Lorenzo Menyimpan "Rahasia" dari Rossi dalam Pertarungan Gelar 2015

Jorge Lorenzo mengungkapkan keunggulan kompetitif yang ia sembunyikan selama MotoGP 2015.

Jorge Lorenzo, Yamaha, 2015 Malaysian MotoGP
Jorge Lorenzo, Yamaha, 2015 Malaysian MotoGP
© Gold and Goose

Mantan rekan satu tim Yamaha dan rival bebuyutan, Jorge Lorenzo dan Valentino Rossi, terlibat dalam pertarungan sengit sepanjang karier mereka.

Namun tidak ada yang sekontroversial musim 2015, di mana Lorenzo memenangkan gelar MotoGP ketiga setelah klaim konspirasi dari Rossi terhadap Marc Marquez.

Dampak dari musim itu terus bergema di paddock, dengan episode tersebut kembali menjadi berita utama tahun ini pada peringatan 10 tahunnya.

Berbicara dengan Moto.it, Lorenzo mengungkapkan rahasia yang ia simpan dari Rossi selama musim 2015, yang sebenarnya sulit karena motorhome kedua pembalap sering ditempatkan bersebelahan di paddock.

“Saya banyak berinvestasi dalam olahraga saya,” katanya memulai. “Saya akan memberi Anda contoh untuk menggambarkan tingkat obsesi saya: Saya membeli motorhome yang dapat dibongkar sesuai keinginan saya, tidak seperti yang lain yang standar; saya dapat merakitnya secara berbeda tergantung pada kebutuhan saya.

“Saya memasang cryosauna di dalamnya, dan saya akan menempatkan diri saya pada suhu -180°C selama tiga menit setelah setiap sesi untuk memulihkan diri.”

“Kami harus mencari tempat di mana mereka bisa memproduksi hidrogen sangat dekat dengan sirkuit, di setiap kota. Asisten saya harus menempuh jarak hingga 100 km untuk mendapatkannya. Saya melakukan ini pada tahun 2015.

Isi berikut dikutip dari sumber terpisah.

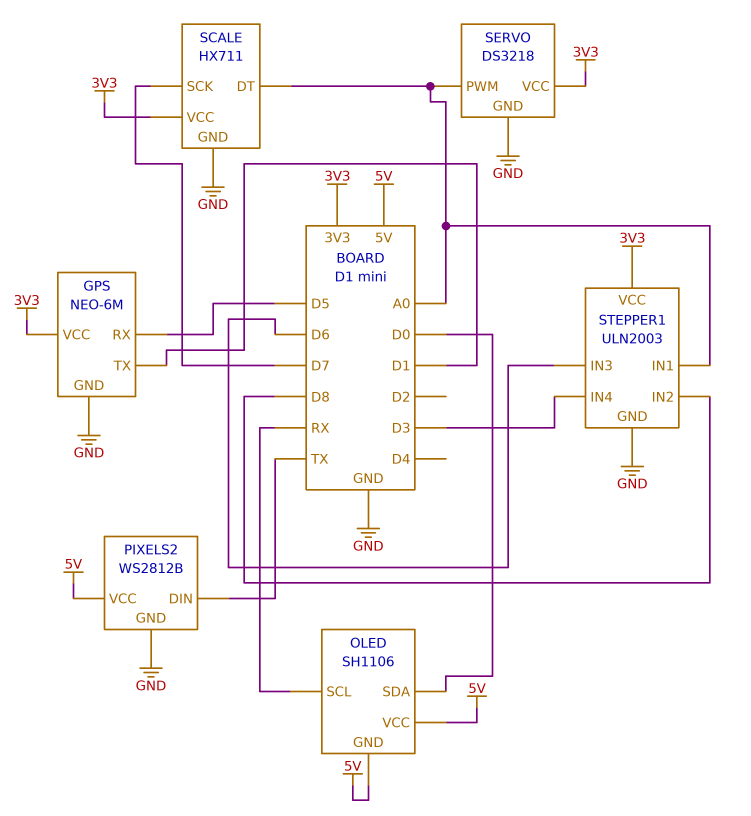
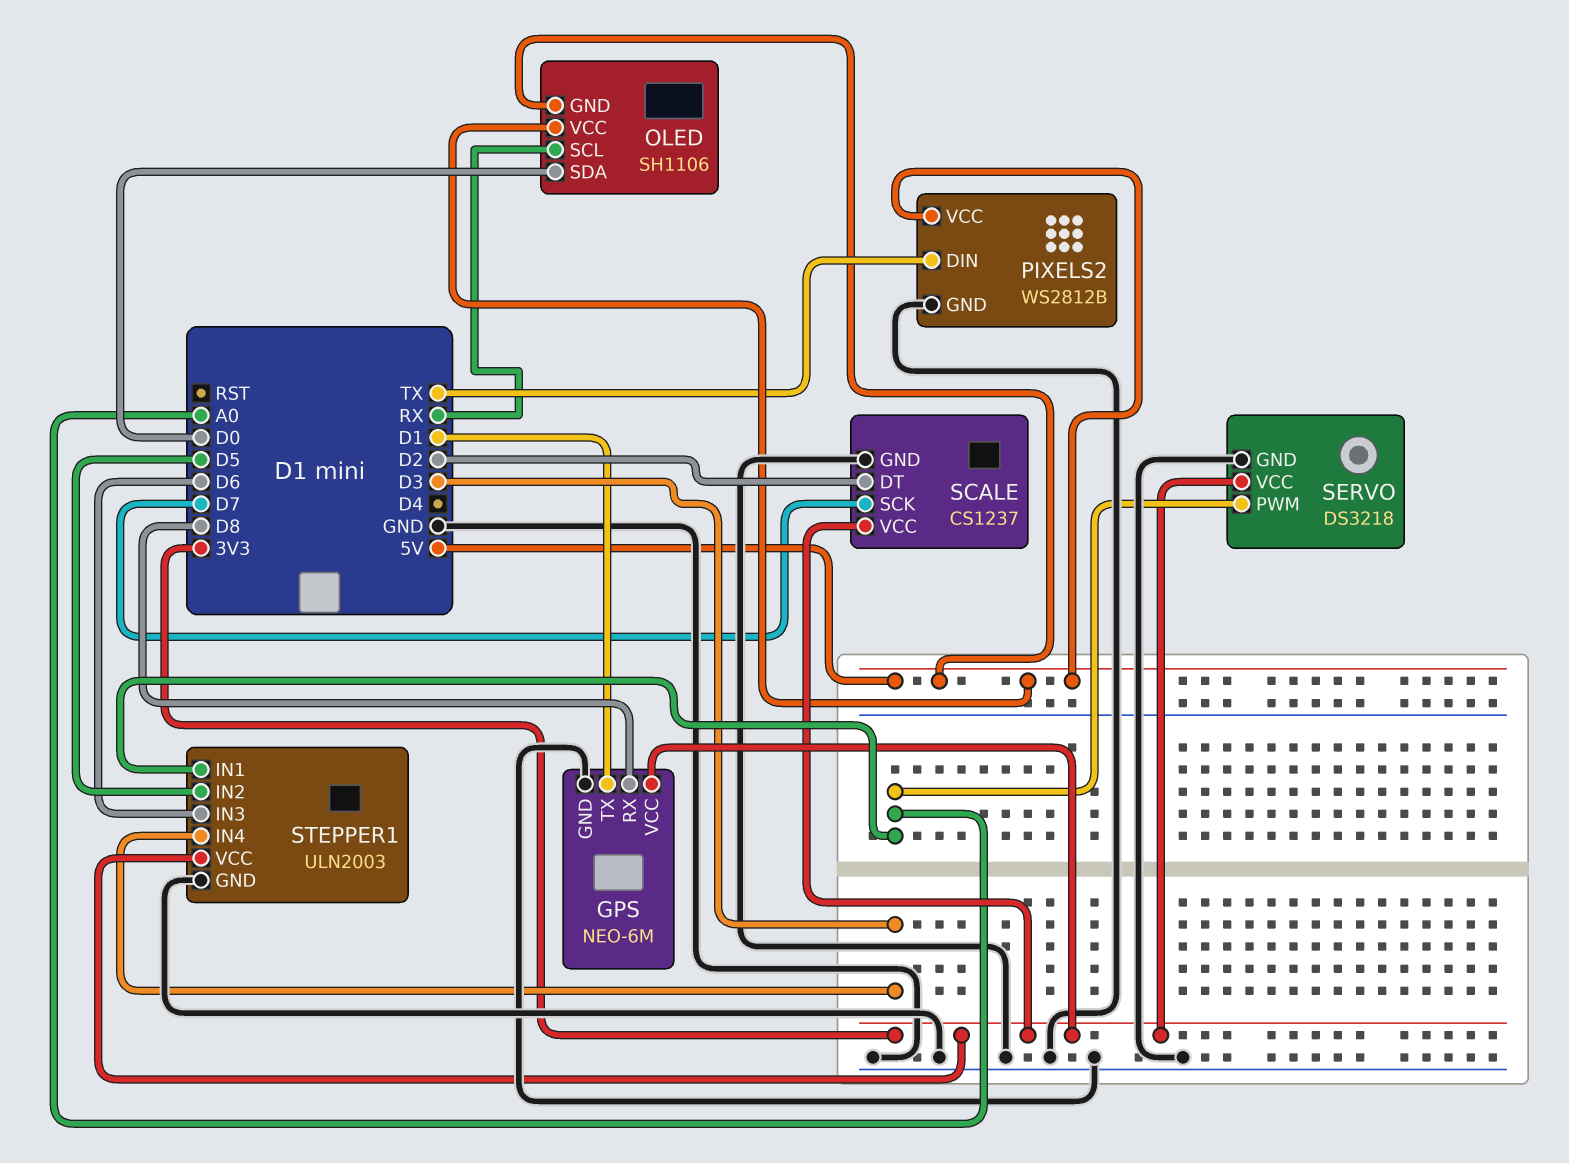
GPS pin RX: D5 -> D8
SCALE: HX711 -> CS1237
SCALE pin DT: A0 -> D2
STEPPER1 pin IN2: D8 -> D5

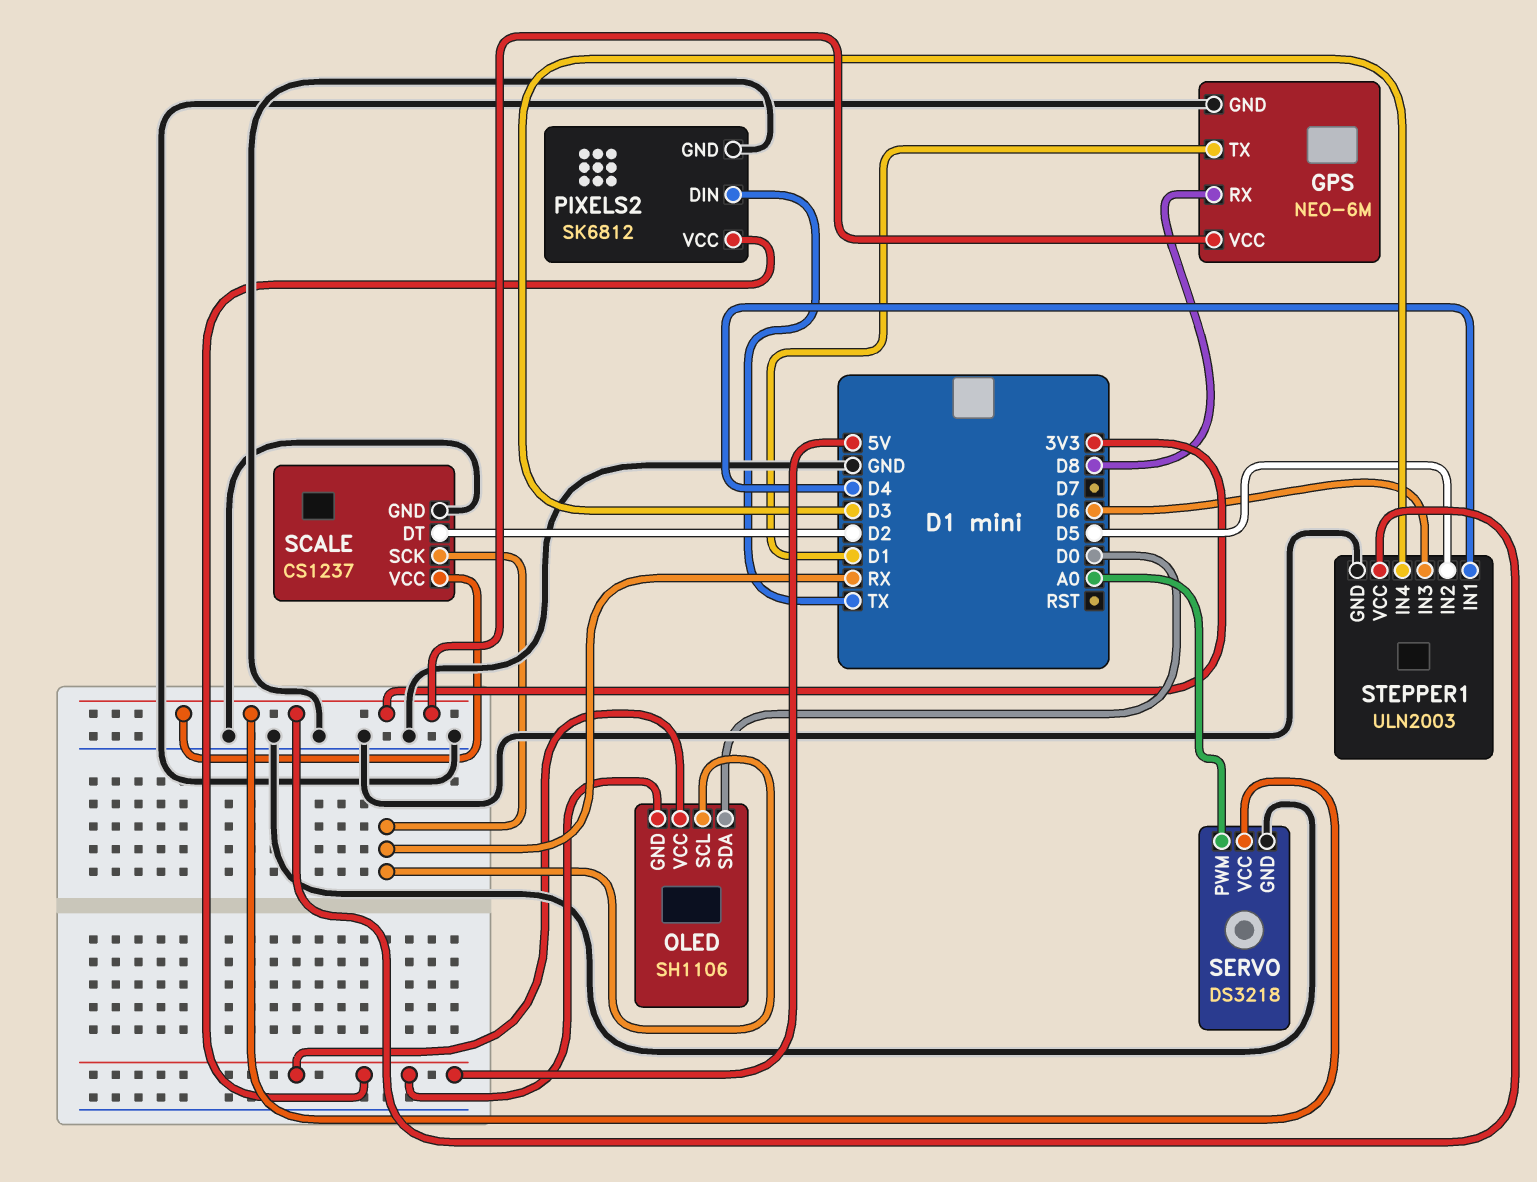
PIXELS2: WS2812B -> SK6812
SCALE pin SCK: D7 -> RX
STEPPER1 pin IN1: A0 -> D4

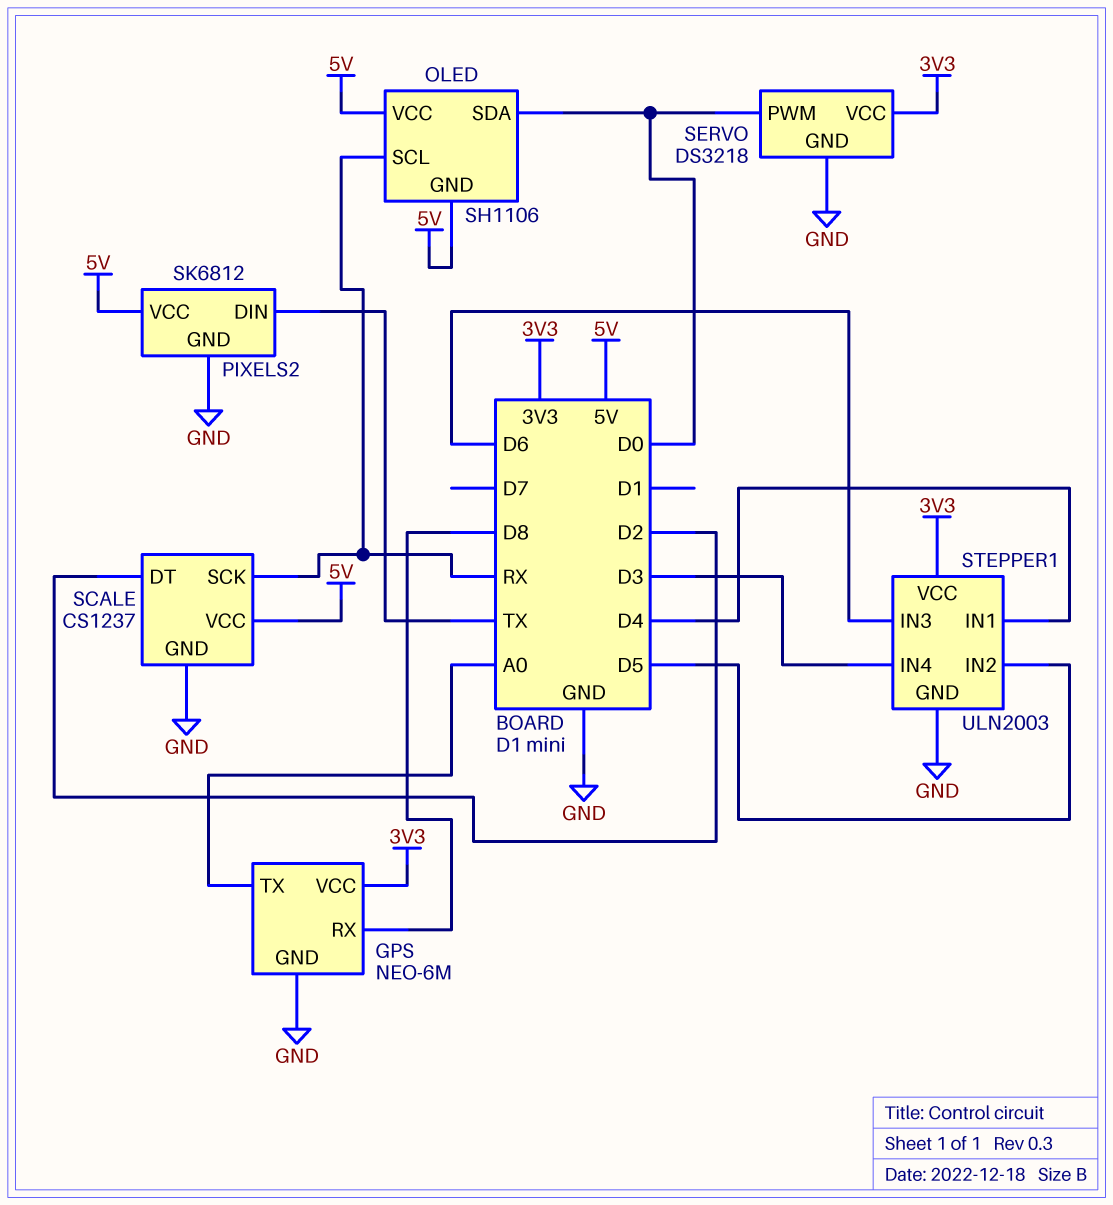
GPS pin TX: D1 -> A0
SCALE pin VCC: 3V3 -> 5V
SERVO pin PWM: A0 -> D0

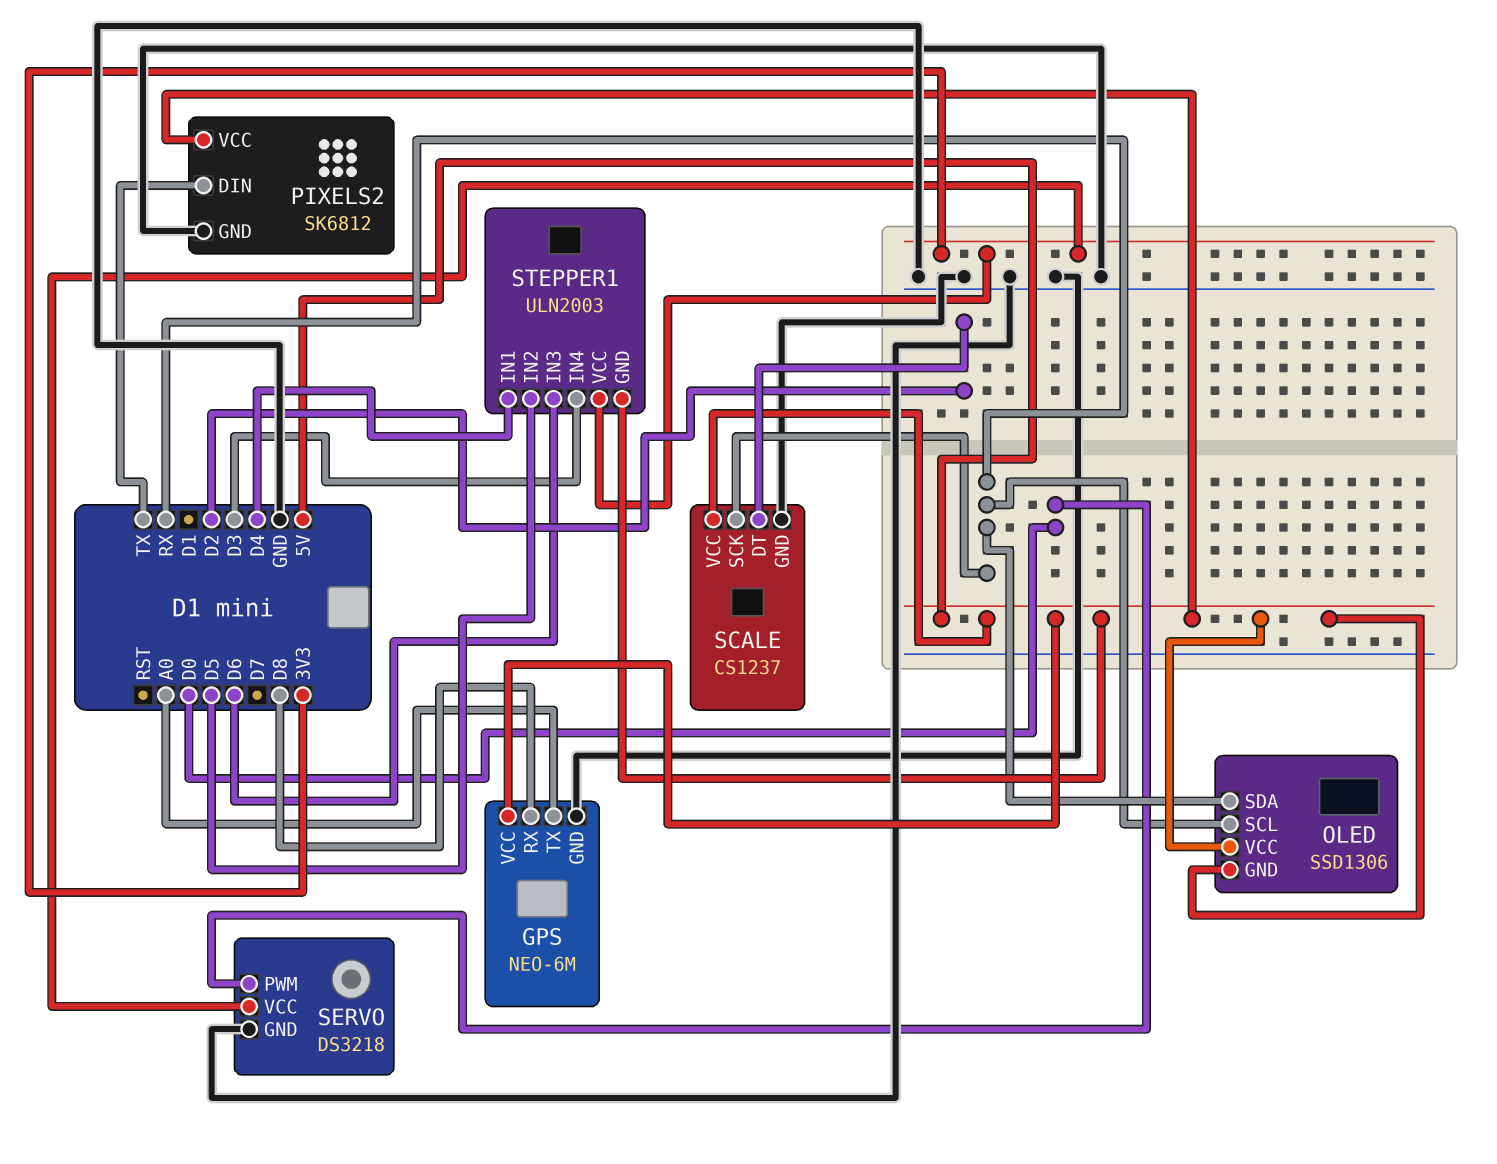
GPS pin VCC: 3V3 -> 5V
OLED: SH1106 -> SSD1306
OLED pin SDA: D0 -> RX
STEPPER1 pin GND: GND -> 5V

“Saya ingin merahasiakannya karena mereka selalu memarkir motorhome Valentino di sebelah saya.

“Saya menyuruh asisten saya untuk memposisikannya agar tidak terlihat. Dia harus memasang hidrogen sehingga tidak ada yang melihatnya, bahkan asisten Valentino pun tidak.

“Saya tidak ingin siapa pun tahu, bahkan manajer saya pun tidak tahu, semua ini hanya untuk merahasiakannya dan memiliki keunggulan kompetitif.”

“Saya membawa dokter, fisioterapis, semuanya. Saya melakukan segalanya dan menginvestasikan segalanya untuk menjadi lebih kuat setiap hari.”

Dampak dari musim 2015 dan respons Yamaha yang kurang antusias terhadap gelar juara dunia Lorenzo akhirnya membuat pembalap Spanyol itu pindah ke Ducati pada tahun 2017.

Ia pensiun dari MotoGP pada akhir tahun 2019, setelah musim tunggal yang diwarnai cedera bersama tim pabrikan Honda.

Lorenzo akan memiliki peran yang lebih aktif di paddock tahun depan, karena ia akan menjadi pelatih pembalap Maverick Vinales.